The US Supreme Court [official website] ruled [opinion, PDF] unanimously Thursday in Kirtsaeng v. John Wiley & Sons, Inc. [SCOTUSblog materials] on the standard for awarding attorney’s fees under § 505 of the Copyright Act [text]. Under the act, the district court is permitted to use its discretion in awarding attorney’s fees to a prevailing party in a copyright action. The Second Circuit affirmed [opinion, PDF] a finding that John Wiley’s course of action in challenging Kirtsaeng’s use of copyrighted material was objectively reasonable, but the Supreme Court sent the case back to the lower court:
Section 505 of the Copyright Act provides that a district court “may … award a reasonable attorney’s fee to the prevailing party.” … The question presented here is whether a court, in exercising that authority, should give substantial weight to the objective reasonableness of the losing party’s position. The answer, as both decisions below held, is yes—the court should. But the court must also give due consideration to all other circumstances relevant to granting fees; and it retains discretion, in light of those factors, to make an award even when the losing party advanced a reasonable claim or defense. Because we are not certain that the lower courts here understood the full scope of that discretion, we return the case for further consideration of the prevailing party’s fee application.
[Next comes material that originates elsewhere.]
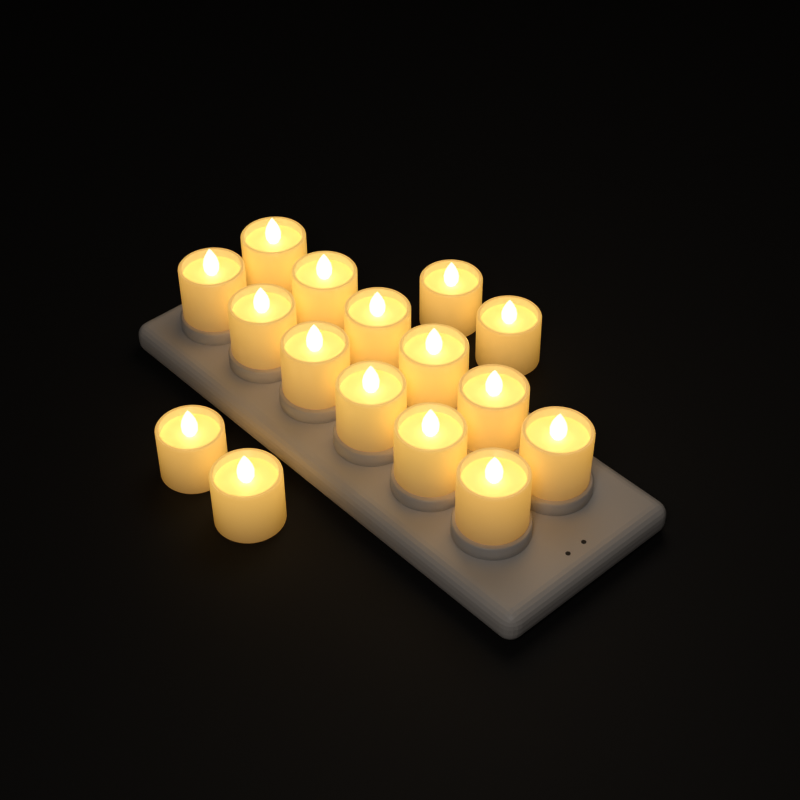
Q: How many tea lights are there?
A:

The court heard oral arguments in this case in April after granting certiorari [JURIST reports] in January.
This is the second time this case has been before the Supreme Court. In 2013 the court ruled [JURIST report] that the “first sale” doctrine [17 USC § 109(a)] applies to imported works. When Supap Kirtsaeng came to study at Cornell University, he realized that the same textbooks his peers used were sold at drastically lower prices in his home country of Thailand. He had his family buy the books for him, and he resold them to classmates, accruing approximately $100,000 in profit.